- **WORK INSTRUCTIONS**:
Can you quote all of the text lines from every one of the records below, word for word, and leave the pictures out of your answer?

Top of RECORDS FOR THIS EXERCISE

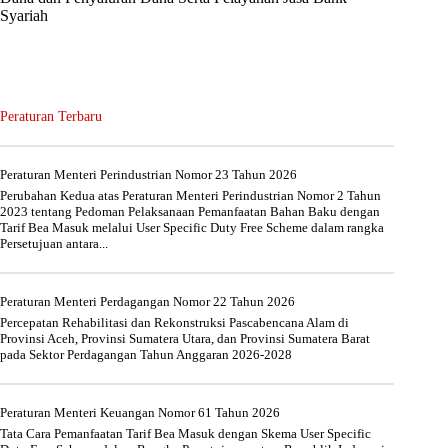
Syariah
Peraturan Terbaru
Peraturan Menteri Perindustrian Nomor 23 Tahun 2026
Perubahan Kedua atas Peraturan Menteri Perindustrian Nomor 2 Tahun
2023 tentang Pedoman Pelaksanaan Pemanfaatan Bahan Baku dengan
Tarif Bea Masuk melalui User Specific Duty Free Scheme dalam rangka
Persetujuan antara...
Peraturan Menteri Perdagangan Nomor 22 Tahun 2026
Percepatan Rehabilitasi dan Rekonstruksi Pascabencana Alam di
Provinsi Aceh, Provinsi Sumatera Utara, dan Provinsi Sumatera Barat
pada Sektor Perdagangan Tahun Anggaran 2026-2028
Peraturan Menteri Keuangan Nomor 61 Tahun 2026
Tata Cara Pemanfaatan Tarif Bea Masuk dengan Skema User Specific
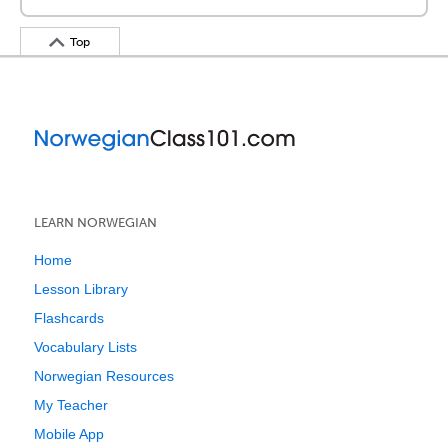
Top
LEARN NORWEGIAN
Home
Lesson Library
Flashcards
Vocabulary Lists
Norwegian Resources
My Teacher
Mobile App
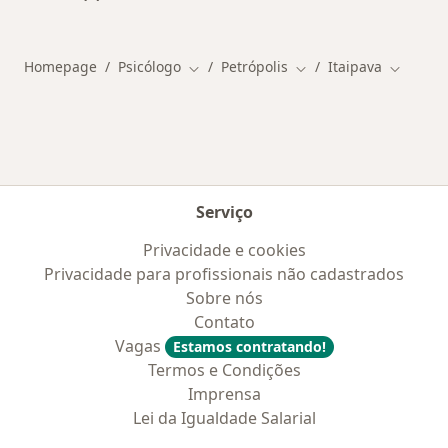
Mais na categoria: Outros bairros em Petrópoli
Homepage
Psicólogo
Petrópolis
Itaipava
Mudar de cidade
Mudar de cidade
Mudar d
Serviço
Privacidade e cookies
Privacidade para profissionais não cadastrados
Sobre nós
Contato
Vagas
Estamos contratando!
Termos e Condições
Imprensa
Lei da Igualdade Salarial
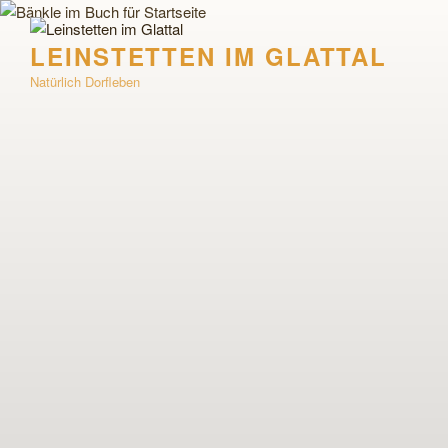
Zum
Inhalt
LEINSTETTEN IM GLATTAL
springen
Natürlich Dorfleben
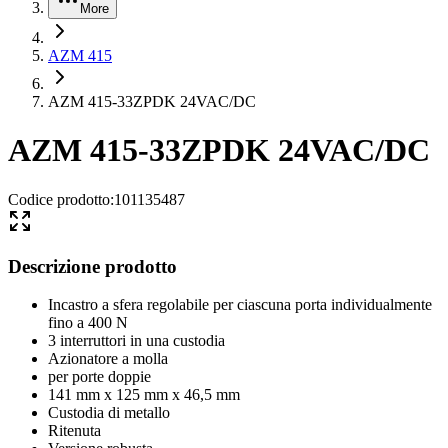
More
AZM 415
AZM 415-33ZPDK 24VAC/DC
AZM 415-33ZPDK 24VAC/DC
Codice prodotto
:
101135487
Descrizione prodotto
Incastro a sfera regolabile per ciascuna porta individualmente
fino a 400 N
3 interruttori in una custodia
Azionatore a molla
per porte doppie
141 mm x 125 mm x 46,5 mm
Custodia di metallo
Ritenuta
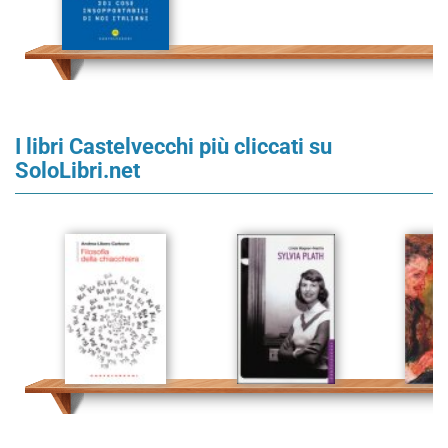
I libri Castelvecchi più cliccati su
SoloLibri.net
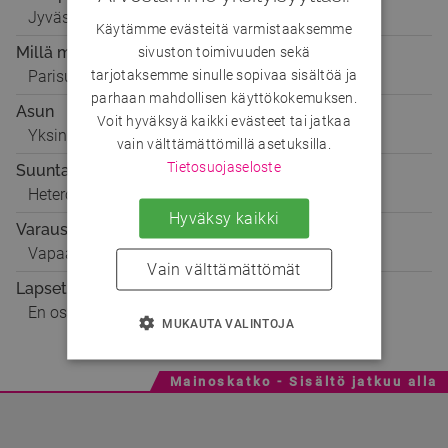
Jyväskylä
Käytämme evästeitä varmistaaksemme
Millä mielellä
sivuston toimivuuden sekä
tarjotaksemme sinulle sopivaa sisältöä ja
Parisuhteeseen, Seikkailuun
parhaan mahdollisen käyttökokemuksen.
Asun
Voit hyväksyä kaikki evästeet tai jatkaa
Yksin
vain välttämättömillä asetuksilla.
Tietosuojaseloste
Suuntautuminen
Hetero
Hyväksy kaikki
Varaustilanne
Vapaa
Vain välttämättömät
Lapset
En osaa sanoa, haluanko lapsia
MUKAUTA VALINTOJA
Mainoskatko - Sisältö jatkuu alla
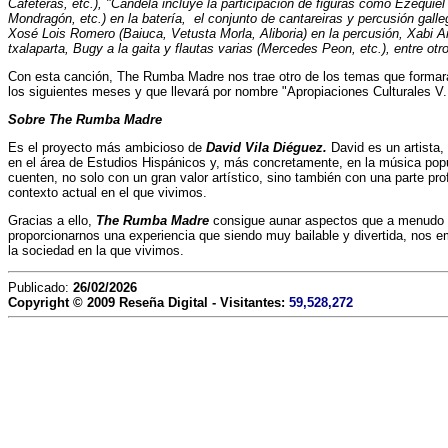
Cafeteras, etc.), "Candela incluye la participación de figuras como Ezequi
Mondragón, etc.) en la batería, el conjunto de cantareiras y percusión galle
Xosé Lois Romero (Baiuca, Vetusta Morla, Aliboria) en la percusión, Xabi Ara
txalaparta, Bugy a la gaita y flautas varias (Mercedes Peon, etc.), entre otr
Con esta canción, The Rumba Madre nos trae otro de los temas que formará
los siguientes meses y que llevará por nombre "Apropiaciones Culturales V.
Sobre The Rumba Madre
Es el proyecto más ambicioso de
David Vila Diéguez.
David es un artista, 
en el área de Estudios Hispánicos y, más concretamente, en la música popu
cuenten, no solo con un gran valor artístico, sino también con una parte pr
contexto actual en el que vivimos.
Gracias a ello,
The Rumba Madre
consigue aunar aspectos que a menudo 
proporcionarnos una experiencia que siendo muy bailable y divertida, nos e
la sociedad en la que vivimos.
Publicado:
26/02/2026
Copyright © 2009
Reseña Digital
- Visitantes:
59,528,272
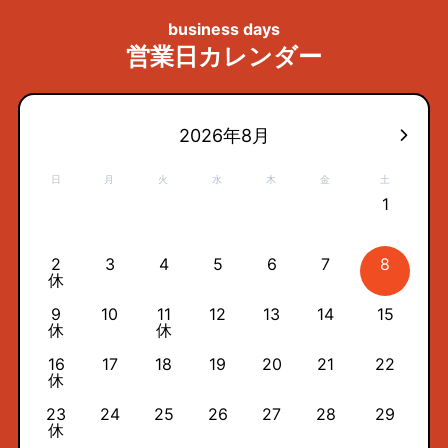
business days
営業日カレンダー
2026年8月
日
月
火
水
木
金
土
1
2
3
4
5
6
7
8
休
9
10
11
12
13
14
15
休
休
16
17
18
19
20
21
22
休
23
24
25
26
27
28
29
休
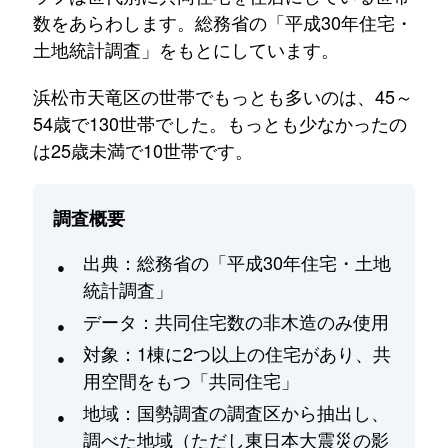
数をあらわします。総務省の「平成30年住宅・
土地統計調査」をもとにしています。
浜松市天竜区の世帯でもっとも多いのは、45～
54歳で130世帯でした。もっとも少なかったの
は25歳未満で10世帯です。
調査概要
出典：総務省の「平成30年住宅・土地
統計調査」
データ：共同住宅数の非木造のみ使用
対象：1棟に2つ以上の住宅があり、共
用空間をもつ「共同住宅」
地域：国勢調査の調査区から抽出し、
調べた地域（ただし東日本大震災の影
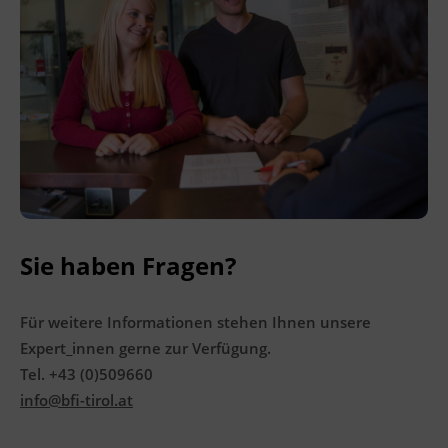
Sie haben Fragen?
Für weitere Informationen stehen Ihnen unsere
Expert_innen gerne zur Verfügung.
Tel. +43 (0)509660
info@bfi-tirol.at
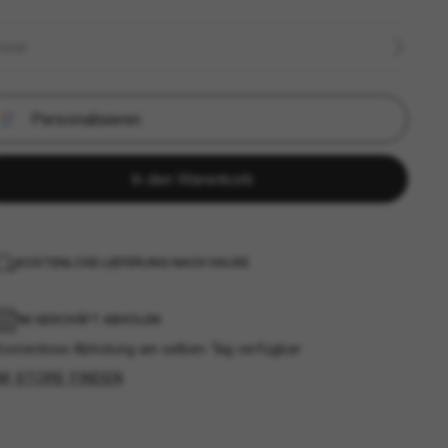
ÖSSE
Personalisieren
In den Warenkorb
KOSTENLOSE LIEFERUNG NACH HAUSE
IM GESCHÄFT ABHOLEN
Kostenlose Abholung am selben Tag verfügbar
IM STORE FINDEN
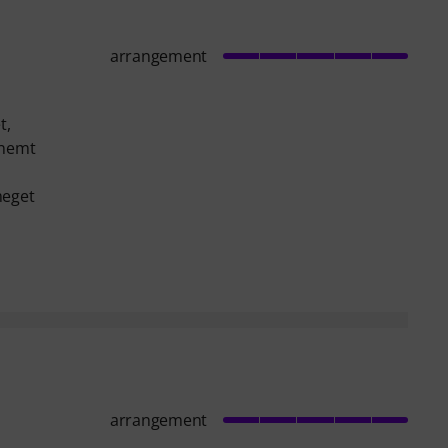
arrangement
t,
 nemt
meget
arrangement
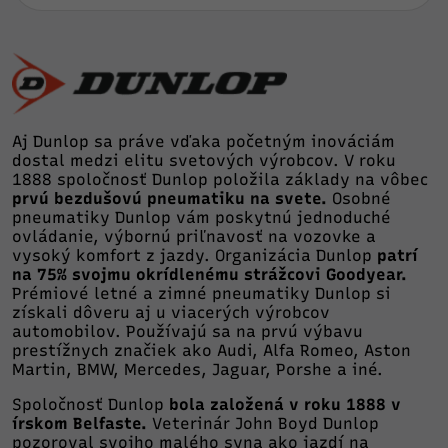
Aj Dunlop sa práve vďaka početným inováciám
dostal medzi elitu svetových výrobcov. V roku
1888 spoločnosť Dunlop položila základy na vôbec
prvú bezdušovú pneumatiku na svete.
Osobné
pneumatiky Dunlop vám poskytnú jednoduché
ovládanie, výbornú priľnavosť na vozovke a
vysoký komfort z jazdy. Organizácia Dunlop
patrí
na 75% svojmu okrídlenému strážcovi Goodyear.
Prémiové letné a zimné pneumatiky Dunlop si
získali dôveru aj u viacerých výrobcov
automobilov. Používajú sa na prvú výbavu
prestížnych značiek ako Audi, Alfa Romeo, Aston
Martin, BMW, Mercedes, Jaguar, Porshe a iné.
Spoločnosť Dunlop
bola založená v roku 1888 v
írskom Belfaste.
Veterinár John Boyd Dunlop
pozoroval svojho malého syna ako jazdí na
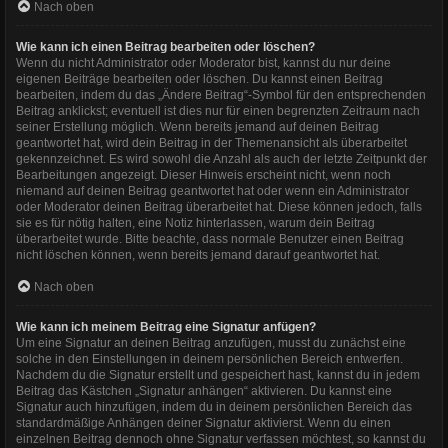
Nach oben
Wie kann ich einen Beitrag bearbeiten oder löschen?
Wenn du nicht Administrator oder Moderator bist, kannst du nur deine
eigenen Beiträge bearbeiten oder löschen. Du kannst einen Beitrag
bearbeiten, indem du das „Ändere Beitrag“-Symbol für den entsprechenden
Beitrag anklickst; eventuell ist dies nur für einen begrenzten Zeitraum nach
seiner Erstellung möglich. Wenn bereits jemand auf deinen Beitrag
geantwortet hat, wird dein Beitrag in der Themenansicht als überarbeitet
gekennzeichnet. Es wird sowohl die Anzahl als auch der letzte Zeitpunkt der
Bearbeitungen angezeigt. Dieser Hinweis erscheint nicht, wenn noch
niemand auf deinen Beitrag geantwortet hat oder wenn ein Administrator
oder Moderator deinen Beitrag überarbeitet hat. Diese können jedoch, falls
sie es für nötig halten, eine Notiz hinterlassen, warum dein Beitrag
überarbeitet wurde. Bitte beachte, dass normale Benutzer einen Beitrag
nicht löschen können, wenn bereits jemand darauf geantwortet hat.
Nach oben
Wie kann ich meinem Beitrag eine Signatur anfügen?
Um eine Signatur an deinen Beitrag anzufügen, musst du zunächst eine
solche in den Einstellungen in deinem persönlichen Bereich entwerfen.
Nachdem du die Signatur erstellt und gespeichert hast, kannst du in jedem
Beitrag das Kästchen „Signatur anhängen“ aktivieren. Du kannst eine
Signatur auch hinzufügen, indem du in deinem persönlichen Bereich das
standardmäßige Anhängen deiner Signatur aktivierst. Wenn du einen
einzelnen Beitrag dennoch ohne Signatur verfassen möchtest, so kannst du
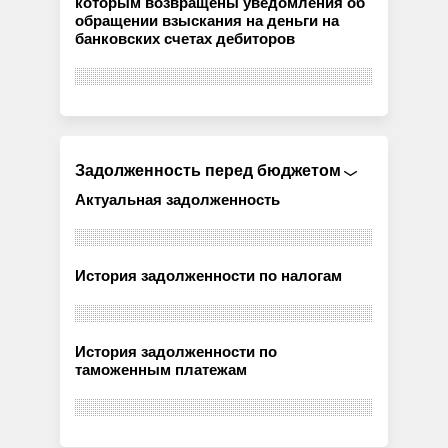
которым возвращены уведомления об
обращении взыскания на деньги на
банковских счетах дебиторов
Задолженность перед бюджетом
Актуальная задолженность
История задолженности по налогам
История задолженности по
таможенным платежам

Bottom of RECORDS FOR THIS EXERCISE

- **ANSWER TO THIS PROBLEM**:
Syariah
Peraturan Terbaru
Peraturan Menteri Perindustrian Nomor 23 Tahun 2026
Perubahan Kedua atas Peraturan Menteri Perindustrian Nomor 2 Tahun
2023 tentang Pedoman Pelaksanaan Pemanfaatan Bahan Baku dengan
Tarif Bea Masuk melalui User Specific Duty Free Scheme dalam rangka
Persetujuan antara...
Peraturan Menteri Perdagangan Nomor 22 Tahun 2026
Percepatan Rehabilitasi dan Rekonstruksi Pascabencana Alam di
Provinsi Aceh, Provinsi Sumatera Utara, dan Provinsi Sumatera Barat
pada Sektor Perdagangan Tahun Anggaran 2026-2028
Peraturan Menteri Keuangan Nomor 61 Tahun 2026
Tata Cara Pemanfaatan Tarif Bea Masuk dengan Skema User Specific
Top
LEARN NORWEGIAN
Home
Lesson Library
Flashcards
Vocabulary Lists
Norwegian Resources
My Teacher
Mobile App
Mais na categoria: Outros bairros em Petrópoli
Homepage
Psicólogo
Petrópolis
Itaipava
Mudar de cidade
Mudar de cidade
Mudar d
Serviço
Privacidade e cookies
Privacidade para profissionais não cadastrados
Sobre nós
Contato
Vagas
Estamos contratando!
Termos e Condições
Imprensa
Lei da Igualdade Salarial
Zum
Inhalt
LEINSTETTEN IM GLATTAL
springen
Natürlich Dorfleben
More
AZM 415
AZM 415-33ZPDK 24VAC/DC
AZM 415-33ZPDK 24VAC/DC
Codice prodotto
:
101135487
Descrizione prodotto
Incastro a sfera regolabile per ciascuna porta individualmente
fino a 400 N
3 interruttori in una custodia
Azionatore a molla
per porte doppie
141 mm x 125 mm x 46,5 mm
Custodia di metallo
Ritenuta
I libri Castelvecchi più cliccati su
SoloLibri.net
Jyväskylä
Käytämme evästeitä varmistaaksemme
Millä mielellä
sivuston toimivuuden sekä
tarjotaksemme sinulle sopivaa sisältöä ja
Parisuhteeseen, Seikkailuun
parhaan mahdollisen käyttökokemuksen.
Asun
Voit hyväksyä kaikki evästeet tai jatkaa
Yksin
vain välttämättömillä asetuksilla.
Tietosuojaseloste
Suuntautuminen
Hetero
Hyväksy kaikki
Varaustilanne
Vapaa
Vain välttämättömät
Lapset
En osaa sanoa, haluanko lapsia
MUKAUTA VALINTOJA
Mainoskatko - Sisältö jatkuu alla
Cafeteras, etc.), "Candela incluye la participación de figuras como Ezequi
Mondragón, etc.) en la batería, el conjunto de cantareiras y percusión galle
Xosé Lois Romero (Baiuca, Vetusta Morla, Aliboria) en la percusión, Xabi Ara
txalaparta, Bugy a la gaita y flautas varias (Mercedes Peon, etc.), entre otr
Con esta canción, The Rumba Madre nos trae otro de los temas que formará
los siguientes meses y que llevará por nombre "Apropiaciones Culturales V.
Sobre The Rumba Madre
Es el proyecto más ambicioso de
David Vila Diéguez.
David es un artista, 
en el área de Estudios Hispánicos y, más concretamente, en la música popu
cuenten, no solo con un gran valor artístico, sino también con una parte pr
contexto actual en el que vivimos.
Gracias a ello,
The Rumba Madre
consigue aunar aspectos que a menudo 
proporcionarnos una experiencia que siendo muy bailable y divertida, nos e
la sociedad en la que vivimos.
Publicado:
26/02/2026
Copyright © 2009
Reseña Digital
- Visitantes:
59,528,272
business days
営業日カレンダー
2026年8月
日
月
火
水
木
金
土
1
2
3
4
5
6
7
8
休
9
10
11
12
13
14
15
休
休
16
17
18
19
20
21
22
休
23
24
25
26
27
28
29
休
数をあらわします。総務省の「平成30年住宅・
土地統計調査」をもとにしています。
浜松市天竜区の世帯でもっとも多いのは、45～
54歳で130世帯でした。もっとも少なかったの
は25歳未満で10世帯です。
調査概要
出典：総務省の「平成30年住宅・土地
統計調査」
データ：共同住宅数の非木造のみ使用
対象：1棟に2つ以上の住宅があり、共
用空間をもつ「共同住宅」
地域：国勢調査の調査区から抽出し、
調べた地域（ただし東日本大震災の影
Sie haben Fragen?
Für weitere Informationen stehen Ihnen unsere
Expert_innen gerne zur Verfügung.
Tel. +43 (0)509660
info@bfi-tirol.at
ÖSSE
Personalisieren
In den Warenkorb
KOSTENLOSE LIEFERUNG NACH HAUSE
IM GESCHÄFT ABHOLEN
Kostenlose Abholung am selben Tag verfügbar
IM STORE FINDEN
arrangement
t,
 nemt
meget
arrangement
Aj Dunlop sa práve vďaka početným inováciám
dostal medzi elitu svetových výrobcov. V roku
1888 spoločnosť Dunlop položila základy na vôbec
prvú bezdušovú pneumatiku na svete.
Osobné
pneumatiky Dunlop vám poskytnú jednoduché
ovládanie, výbornú priľnavosť na vozovke a
vysoký komfort z jazdy. Organizácia Dunlop
patrí
na 75% svojmu okrídlenému strážcovi Goodyear.
Prémiové letné a zimné pneumatiky Dunlop si
získali dôveru aj u viacerých výrobcov
automobilov. Používajú sa na prvú výbavu
prestížnych značiek ako Audi, Alfa Romeo, Aston
Martin, BMW, Mercedes, Jaguar, Porshe a iné.
Spoločnosť Dunlop
bola založená v roku 1888 v
írskom Belfaste.
Veterinár John Boyd Dunlop
pozoroval svojho malého syna ako jazdí na
Nach oben
Wie kann ich einen Beitrag bearbeiten oder löschen?
Wenn du nicht Administrator oder Moderator bist, kannst du nur deine
eigenen Beiträge bearbeiten oder löschen. Du kannst einen Beitrag
bearbeiten, indem du das „Ändere Beitrag“-Symbol für den entsprechenden
Beitrag anklickst; eventuell ist dies nur für einen begrenzten Zeitraum nach
seiner Erstellung möglich. Wenn bereits jemand auf deinen Beitrag
geantwortet hat, wird dein Beitrag in der Themenansicht als überarbeitet
gekennzeichnet. Es wird sowohl die Anzahl als auch der letzte Zeitpunkt der
Bearbeitungen angezeigt. Dieser Hinweis erscheint nicht, wenn noch
niemand auf deinen Beitrag geantwortet hat oder wenn ein Administrator
oder Moderator deinen Beitrag überarbeitet hat. Diese können jedoch, falls
sie es für nötig halten, eine Notiz hinterlassen, warum dein Beitrag
überarbeitet wurde. Bitte beachte, dass normale Benutzer einen Beitrag
nicht löschen können, wenn bereits jemand darauf geantwortet hat.
Nach oben
Wie kann ich meinem Beitrag eine Signatur anfügen?
Um eine Signatur an deinen Beitrag anzufügen, musst du zunächst eine
solche in den Einstellungen in deinem persönlichen Bereich entwerfen.
Nachdem du die Signatur erstellt und gespeichert hast, kannst du in jedem
Beitrag das Kästchen „Signatur anhängen“ aktivieren. Du kannst eine
Signatur auch hinzufügen, indem du in deinem persönlichen Bereich das
standardmäßige Anhängen deiner Signatur aktivierst. Wenn du einen
einzelnen Beitrag dennoch ohne Signatur verfassen möchtest, so kannst du
которым возвращены уведомления об
обращении взыскания на деньги на
банковских счетах дебиторов
Задолженность перед бюджетом
Актуальная задолженность
История задолженности по налогам
История задолженности по
таможенным платежам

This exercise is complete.